Communications Litigation Today was a service of Warren Communications News.
DBS Competition

Montgomery County Push to Drop DBS from Effective Competition Could Have Broader Implications

Montgomery County, Md., is hoping to change some of the rules governing how the FCC frees cable operators from local rate regulation. It recently asked the Media Bureau not to grant a special relief request from Comcast that would free the cable operator from local rate regulation in some Montgomery County towns. Opposition from local franchise authorities to such requests by cable operators is not new. But Montgomery County argued the bureau should stop making findings of “effective competition,” based solely on competition from Dish and DirecTV (CD Dec 13 p23). That argument, if it holds up, could affect how other operators in areas where no wireline competition exists are able to seek similar local rate regulation relief.

The FCC’s “own cable pricing report shows that the rules are not working, and we think they ought to take this opportunity to ensure that rates are reasonable,” said Mitsuko Herrera, Montgomery County’s cable and broadband administrator. “The FCC’s own data shows that you need wireline competition to be effective for consumers,” she said.

Comcast’s response, filed with the FCC just before the holidays (CD Dec 26 P15), said the Communications Act compels the commission to consider DBS operators as effective competition. The relevant section defines “effective competition” as a case where a region is served by at least two unaffiliated MVPDs offering their services to 50 percent of households, where at least 15 percent of homes buy services from those other than the largest MVPD. “Based on these unambiguous statutory provisions, DBS competition must be considered in this proceeding,” Comcast said.

But Montgomery County points to another section of the law that requires the FCC to ensure the rates for basic tier cable service are reasonable. “The title of that section is Commission Obligation to Subscribers,” Herrera said.
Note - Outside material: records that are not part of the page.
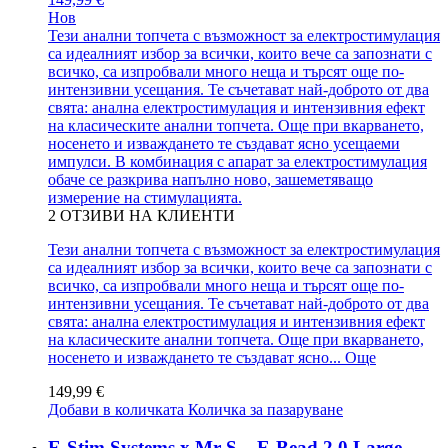
Нов
Тези анални топчета с възможност за електростимулация
са идеалният избор за всички, които вече са запознати с
всичко, са изпробвали много неща и търсят още по-
интензивни усещания. Те съчетават най-доброто от два
свята: анална електростимулация и интензивния ефект
на класическите анални топчета. Още при вкарването,
носенето и изваждането те създават ясно усещаеми
импулси. В комбинация с апарат за електростимулация
обаче се разкрива напълно ново, зашеметяващо
измерение на стимулацията.
2
ОТЗИВИ НА КЛИЕНТИ
Тези анални топчета с възможност за електростимулация
са идеалният избор за всички, които вече са запознати с
всичко, са изпробвали много неща и търсят още по-
интензивни усещания. Те съчетават най-доброто от два
свята: анална електростимулация и интензивния ефект
на класическите анални топчета. Още при вкарването,
носенето и изваждането те създават ясно...
Още
149,99 €
Добави в количката
Количка за пазаруване
E-Stim Systems x Mr S – E-Bead 2.0 Large –...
She said the issue could affect other jurisdictions and that others can participate in the proceeding. “It may set some precedent that sets some other things in motion,” she said.

The county made the request within an open effective competition proceeding, rather than as a separate petition for rulemaking, to increase the chances it would get the FCC’s attention, Herrera said. “What you have found in other instances where people have filed petitions on the general issues, they [the FCC] do not feel an obligation to respond to them,” she said. “What’s live before the commission is the filing Comcast has done, and we are responding in that proceeding."

Cable operators in further-flung regions often rely on DBS subscriber figures to get a finding of effective competition, said Eric Breisach, an attorney with Womble Carlyle who has represented cable operators. “If you're outside an area where you have telephone company video competition, you most frequently fall back on the dual provider test, and most frequently that’s triggered by DBS,” he said. “Outside of the very largest markets, you need DBS to be included in this test to have a shot at effective competition, in most cases.” Some exceptions are when there’s a traditional or municipal overbuilder operating, he said.

But the statute is clear on how such competing providers are defined, Breisach said. “The definitions they're seeking to have the commission change are all statutory,” he said. “DBS is an MVPD and the statute puts the dual provider test in terms of other MVPDs.”